When the rumor about Messer, who died on Dec. 26, 1870, began, is unknown. Harold Miller, a native Hilltowner who now heads the Berne History Project from Texas, speculates that it’s only a few decades old. He and his brother, Ralph Miller, the town historian, get at least one call or e-mail per year from someone interested in the grave. Usually, to discourage vandalism, they don’t give out too much information, Miller said.

"I wish people would let her rest in the peace she deserves," Miller said.

Charlie Scott, a Berne native, described a trip he took to the grave one night in his youth with his brother and a friend.

"There was a pink candle in the middle of the circle of rocks," Scott said. "I was very afraid that night and I couldn’t sleep."

Internet message boards, an increasingly popular haunt for ghost hunters, mention Messer’s grave more than once. At unsolvedmysteries.com, one poster tells the "true" story of a man who was chased by a ghostly woman in black after he stole a post from the iron fence. Another says Messer was buried upside down.

Judging from the empty bottles in the brush nearby, Messer’s grave continues to be a hangout for young people.

Witch rumor

Rachelle Petersen contacted The Enterprise in search of the witch’s grave. Her husband, a Marine, grew up in Bethlehem and Selkirk about 20 years ago, and told his wife tales of visiting the grave.

"The group he went up there with had ‘spooky’ stuff happen," Petersen said.

Petersen, who identifies herself as a "practicing witch," said that, if Messer were a witch, she was a hero.

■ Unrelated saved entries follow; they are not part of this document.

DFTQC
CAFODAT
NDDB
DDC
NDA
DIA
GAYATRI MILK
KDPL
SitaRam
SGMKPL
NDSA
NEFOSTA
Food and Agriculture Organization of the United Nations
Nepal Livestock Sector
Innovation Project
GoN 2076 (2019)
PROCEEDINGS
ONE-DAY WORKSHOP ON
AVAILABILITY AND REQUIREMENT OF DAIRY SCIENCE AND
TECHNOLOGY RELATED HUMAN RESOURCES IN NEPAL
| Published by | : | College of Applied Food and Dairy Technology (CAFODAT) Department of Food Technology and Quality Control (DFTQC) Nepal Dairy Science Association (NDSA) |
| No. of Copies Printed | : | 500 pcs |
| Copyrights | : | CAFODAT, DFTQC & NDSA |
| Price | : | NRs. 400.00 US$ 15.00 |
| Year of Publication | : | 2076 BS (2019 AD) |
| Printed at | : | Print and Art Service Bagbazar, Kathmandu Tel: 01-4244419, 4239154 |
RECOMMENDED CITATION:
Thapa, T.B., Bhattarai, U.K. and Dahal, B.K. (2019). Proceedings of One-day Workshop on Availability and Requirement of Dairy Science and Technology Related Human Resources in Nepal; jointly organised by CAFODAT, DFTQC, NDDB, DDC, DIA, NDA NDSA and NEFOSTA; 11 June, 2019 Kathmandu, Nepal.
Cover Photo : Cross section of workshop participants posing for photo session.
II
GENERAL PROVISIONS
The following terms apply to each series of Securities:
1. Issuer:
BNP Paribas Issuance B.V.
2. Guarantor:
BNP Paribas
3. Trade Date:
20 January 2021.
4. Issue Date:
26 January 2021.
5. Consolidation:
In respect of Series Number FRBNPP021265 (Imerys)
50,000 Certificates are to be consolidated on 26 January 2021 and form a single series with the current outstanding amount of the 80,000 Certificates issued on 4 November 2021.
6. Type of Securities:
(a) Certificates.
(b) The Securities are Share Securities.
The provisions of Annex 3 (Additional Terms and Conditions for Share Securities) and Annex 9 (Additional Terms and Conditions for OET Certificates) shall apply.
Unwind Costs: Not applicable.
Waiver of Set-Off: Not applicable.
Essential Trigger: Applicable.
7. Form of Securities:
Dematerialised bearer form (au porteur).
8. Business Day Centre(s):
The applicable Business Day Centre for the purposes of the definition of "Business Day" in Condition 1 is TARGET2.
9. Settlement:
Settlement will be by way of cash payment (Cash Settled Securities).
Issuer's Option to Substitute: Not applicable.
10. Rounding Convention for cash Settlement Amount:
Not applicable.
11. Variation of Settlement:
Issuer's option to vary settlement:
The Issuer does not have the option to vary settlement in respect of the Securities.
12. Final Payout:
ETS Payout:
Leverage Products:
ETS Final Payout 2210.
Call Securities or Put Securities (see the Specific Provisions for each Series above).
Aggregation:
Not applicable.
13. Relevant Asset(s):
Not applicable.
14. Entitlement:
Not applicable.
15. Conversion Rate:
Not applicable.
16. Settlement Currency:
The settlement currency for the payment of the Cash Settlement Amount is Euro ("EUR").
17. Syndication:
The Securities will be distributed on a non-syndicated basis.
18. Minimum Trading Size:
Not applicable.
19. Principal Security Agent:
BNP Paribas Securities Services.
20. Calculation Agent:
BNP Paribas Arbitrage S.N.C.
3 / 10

"In the Pagan community, we look up to those who were persecuted for their beliefs as heroes who paved the way for our acceptance in society," Petersen said. "I know many that went through the horrors were not witches, just misunderstood, or were people that were simply disliked."

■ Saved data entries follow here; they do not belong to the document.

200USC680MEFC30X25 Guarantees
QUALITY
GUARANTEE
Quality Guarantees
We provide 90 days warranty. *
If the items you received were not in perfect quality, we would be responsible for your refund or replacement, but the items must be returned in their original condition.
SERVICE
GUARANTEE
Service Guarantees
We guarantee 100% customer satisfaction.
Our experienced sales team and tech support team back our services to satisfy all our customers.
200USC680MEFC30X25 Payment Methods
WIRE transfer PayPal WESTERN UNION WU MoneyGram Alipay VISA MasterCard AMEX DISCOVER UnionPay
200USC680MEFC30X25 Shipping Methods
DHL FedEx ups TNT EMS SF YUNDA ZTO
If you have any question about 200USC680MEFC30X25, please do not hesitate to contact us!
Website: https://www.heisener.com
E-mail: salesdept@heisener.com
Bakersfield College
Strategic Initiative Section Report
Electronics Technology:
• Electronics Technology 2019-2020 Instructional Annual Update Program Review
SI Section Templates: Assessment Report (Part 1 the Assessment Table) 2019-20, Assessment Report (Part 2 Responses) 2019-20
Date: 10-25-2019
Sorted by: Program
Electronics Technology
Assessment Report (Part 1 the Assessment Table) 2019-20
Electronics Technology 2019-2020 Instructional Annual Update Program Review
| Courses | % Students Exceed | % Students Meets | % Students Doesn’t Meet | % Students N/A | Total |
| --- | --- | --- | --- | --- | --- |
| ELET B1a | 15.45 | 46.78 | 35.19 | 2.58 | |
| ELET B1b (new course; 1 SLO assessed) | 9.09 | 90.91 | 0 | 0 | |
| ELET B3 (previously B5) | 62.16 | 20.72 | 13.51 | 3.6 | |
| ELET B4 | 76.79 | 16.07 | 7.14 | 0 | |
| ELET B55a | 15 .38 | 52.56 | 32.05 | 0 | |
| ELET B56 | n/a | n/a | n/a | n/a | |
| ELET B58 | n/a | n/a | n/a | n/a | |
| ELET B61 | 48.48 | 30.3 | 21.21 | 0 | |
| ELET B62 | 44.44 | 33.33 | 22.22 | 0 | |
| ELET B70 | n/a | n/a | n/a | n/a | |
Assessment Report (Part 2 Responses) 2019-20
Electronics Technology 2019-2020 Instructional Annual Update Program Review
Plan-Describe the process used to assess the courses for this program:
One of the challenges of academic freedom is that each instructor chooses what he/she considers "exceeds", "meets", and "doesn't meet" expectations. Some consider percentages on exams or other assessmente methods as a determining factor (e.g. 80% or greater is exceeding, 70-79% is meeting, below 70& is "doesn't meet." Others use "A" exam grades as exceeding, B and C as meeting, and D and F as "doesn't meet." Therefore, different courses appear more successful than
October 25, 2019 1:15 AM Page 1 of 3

There is, however, no evidence that Messer was a witch, was accused of being one, or was persecuted for it. She died long after witch hysteria had waned in Europe and North America, 178 years after the Salem Witch Trials.

According to Miller’s research, Messer was born Eva Beckel in Bavaria, Germany, in 1849. She married George Messer, another German. The couple is listed on an 1870 census as living in Middleburgh and having a one-year-old daughter, Jane.

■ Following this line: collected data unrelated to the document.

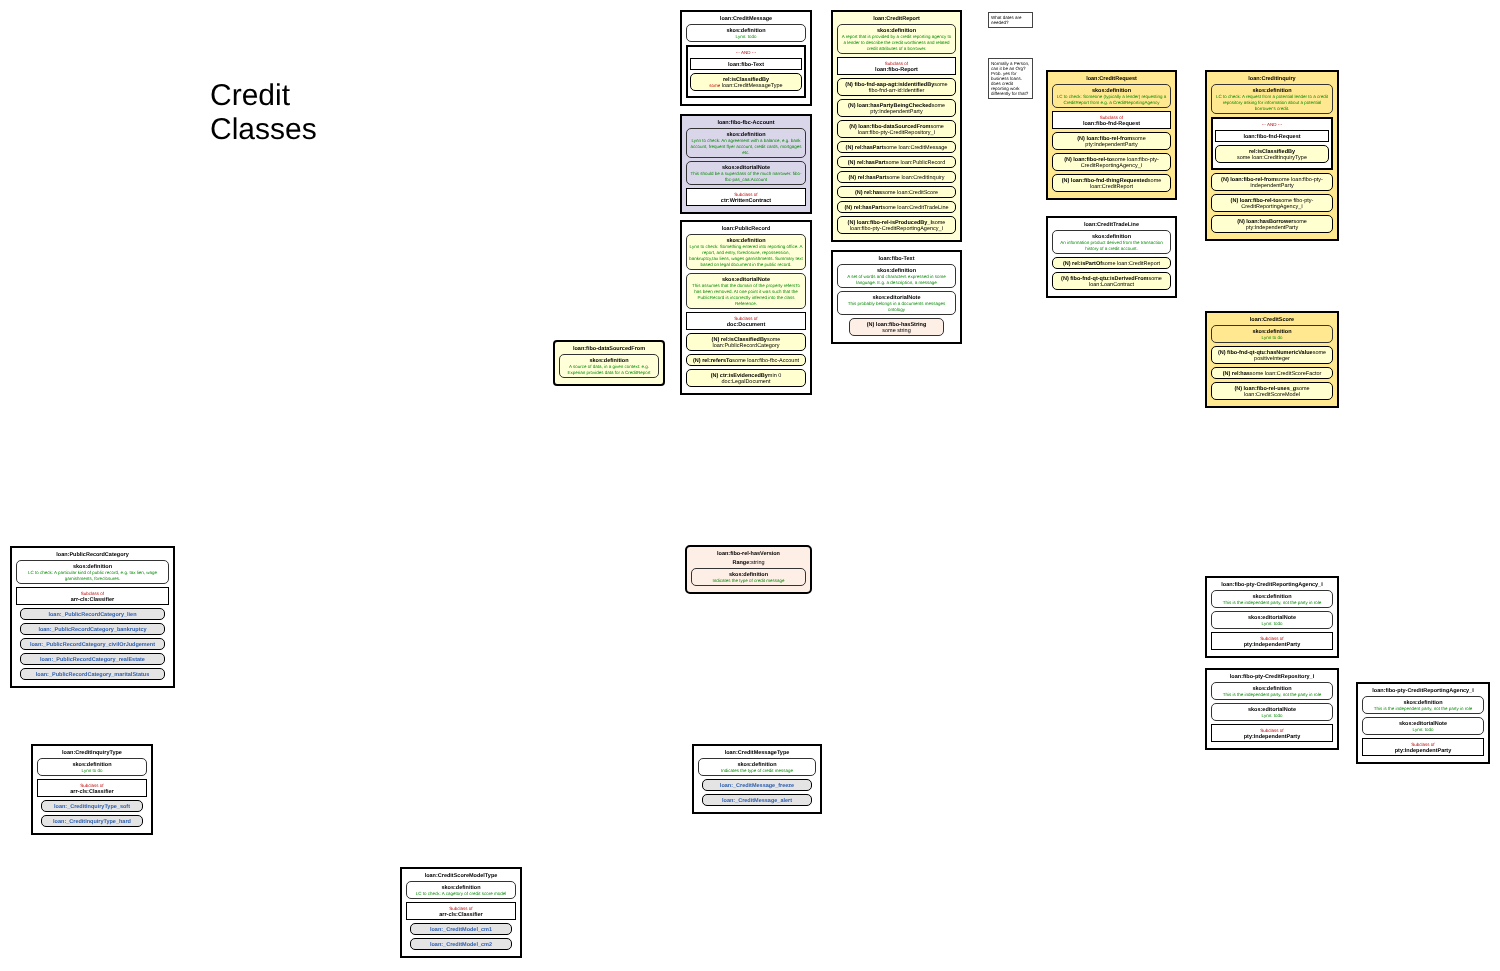loan:PublicRecordCategory
skos:definition
LC to check: A particular kind of public record, e.g. tax lien, wage garnishments, foreclosures.
Subclass of
arr-cls:Classifier
loan:_PublicRecordCategory_lien
loan:_PublicRecordCategory_bankruptcy
loan:_PublicRecordCategory_civilOrJudgement
loan:_PublicRecordCategory_realEstate
loan:_PublicRecordCategory_maritalStatus
loan:CreditInquiryType
skos:definition
Lynn to do
Subclass of
arr-cls:Classifier
loan:_CreditInquiryType_soft
loan:_CreditInquiryType_hard
Credit Classes
loan:CreditScoreModelType
skos:definition
LC to check: A cagetory of credit score model
Subclass of
arr-cls:Classifier
loan:_CreditModel_cm1
loan:_CreditModel_cm2
loan:fibo-dataSourcedFrom
skos:definition
A source of data, in a given context: e.g. Experian provides data for a CreditReport
loan:CreditMessage
skos:definition
Lynn: todo
--- AND ---
loan:fibo-Text
rel:isClassifiedBy
some loan:CreditMessageType
loan:fibo-fbc-Account
skos:definition
Lynn to check: An agreement with a balance, e.g. bank account, frequent flyer account, credit cards, mortgages etc.
skos:editorialNote
This should be a superclass of the much narrower: fibo-fbc-pas_caa:Account
Subclass of
ctr:WrittenContract
loan:PublicRecord
skos:definition
Lynn to check: Something entered into reporting office. A report, and entry, foreclosure, repossession, bankruptcy,tax liens, wages garnishments. Summary text based on legal document in the public record.
skos:editorialNote
This assumes that the domain of the property refersTo has been removed. At one point it was such that the PublicRecord is incorrectly inferred into the class Reference.
Subclass of
doc:Document
(N) rel:isClassifiedBysome loan:PublicRecordCategory
(N) rel:refersTosome loan:fibo-fbc-Account
(N) ctr:isEvidencedBymin 0 doc:LegalDocument
loan:fibo-rel-hasVersion
Range: string
skos:definition
Indicates the type of credit message
loan:CreditMessageType
skos:definition
Indicates the type of credit message
loan:_CreditMessage_freeze
loan:_CreditMessage_alert
loan:CreditReport
skos:definition
A report that is provided by a credit reporting agency to a lender to describe the credit worthiness and related credit attributes of a borrower.
Subclass of
loan:fibo-Report
(N) fibo-fnd-aap-agt:isIdentifiedBysome fibo-fnd-arr-id:Identifier
(N) loan:hasPartyBeingCheckedsome pty:IndependentParty
(N) loan:fibo-dataSourcedFromsome loan:fibo-pty-CreditRepository_I
(N) rel:hasPartsome loan:CreditMessage
(N) rel:hasPartsome loan:PublicRecord
(N) rel:hasPartsome loan:CreditInquiry
(N) rel:hassome loan:CreditScore
(N) rel:hasPartsome loan:CreditTradeLine
(N) loan:fibo-rel-isProducedBy_Isome loan:fibo-pty-CreditReportingAgency_I
loan:fibo-Text
skos:definition
A set of words and characters expressed in some language. E.g. a description, a message
skos:editorialNote
This probably belongs in a documents messages ontology
(N) loan:fibo-hasString
some string
What dates are needed?
Normally a Person, can it be an Org? Prob. yes for business loans. does credit reporting work differently for that?
loan:CreditRequest
skos:definition
LC to check: Someone (typically a lender) requesting a CreditReport from e.g. a CreditReportingAgency
Subclass of
loan:fibo-fnd-Request
(N) loan:fibo-rel-fromsome pty:IndependentParty
(N) loan:fibo-rel-tosome loan:fibo-pty-CreditReportingAgency_I
(N) loan:fibo-fnd-thingRequestedsome loan:CreditReport
loan:CreditTradeLine
skos:definition
An information product derived from the transaction history of a credit account.
(N) rel:isPartOfsome loan:CreditReport
(N) fibo-fnd-qt-qtu:isDerivedFromsome loan:LoanContract
loan:CreditInquiry
skos:definition
LC to check: A request from a potential lender to a credit repository asking for information about a potential borrower's credit.
--- AND ---
loan:fibo-fnd-Request
rel:isClassifiedBy
some loan:CreditInquiryType
(N) loan:fibo-rel-fromsome loan:fibo-pty-IndependentParty
(N) loan:fibo-rel-tosome fibo-pty-CreditReportingAgency_I
(N) loan:hasBorrowersome pty:IndependentParty
loan:CreditScore
skos:definition
Lynn to do
(N) fibo-fnd-qt-qtu:hasNumericValuesome positiveInteger
(N) rel:hassome loan:CreditScoreFactor
(N) loan:fibo-rel-uses_gsome loan:CreditScoreModel
loan:fibo-pty-CreditReportingAgency_I
skos:definition
This is the independent party, not the party in role
skos:editorialNote
Lynn: todo
Subclass of
pty:IndependentParty
loan:fibo-pty-CreditRepository_I
skos:definition
This is the independent party, not the party in role
skos:editorialNote
Lynn: todo
Subclass of
pty:IndependentParty
loan:fibo-pty-CreditReportingAgency_I
skos:definition
This is the independent party, not the party in role
skos:editorialNote
Lynn: todo
Subclass of
pty:IndependentParty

After Eva Messer’s death, George married Christina Hock. In an 1880 census, Christina and George were listed as having an oldest child, Anna, who was 10. It appears, Miller said, that Eva Messer had Anna after the census, but before she died in 1870. Jane must have died before 1880.

In a 1900 census, Christina Messer is listed as having seven children, none of whom were Anna or Jane.

"It’s pretty clear to me that [Eva Messer] died in childbirth," Miller said. On her grave site, he said, "She must have been well loved by her husband because it was a large stone and there was a fence around it."

Though he never saw the grave before it was destroyed, Miller said he has heard from others that there was a symbol on it. A misinterpretation of the 19th Century German symbol by 20th Century American teenagers might have been the source of the witch rumor, Miller said. He noted, "Any gravestone has a symbol on it; most of them we’d recognize."

If someone has a picture of the grave in which the symbol is visible, he’d like to see it, Miller said.

Newspapers that covered Berne or Middleburgh didn’t exist at the time of Messer’s death, or haven’t been archived. The rnearby Schoharie Union, available from the New York State Newspaper Project, records nothing out of the ordinary.

Miller, who said he doesn’t believe in the witch story, only "in facts," said he wishes all talk of Messer being a witch would stop, at least out of respect for her descendants, who may still live in the area.

"They probably haven’t even heard the story yet," he said.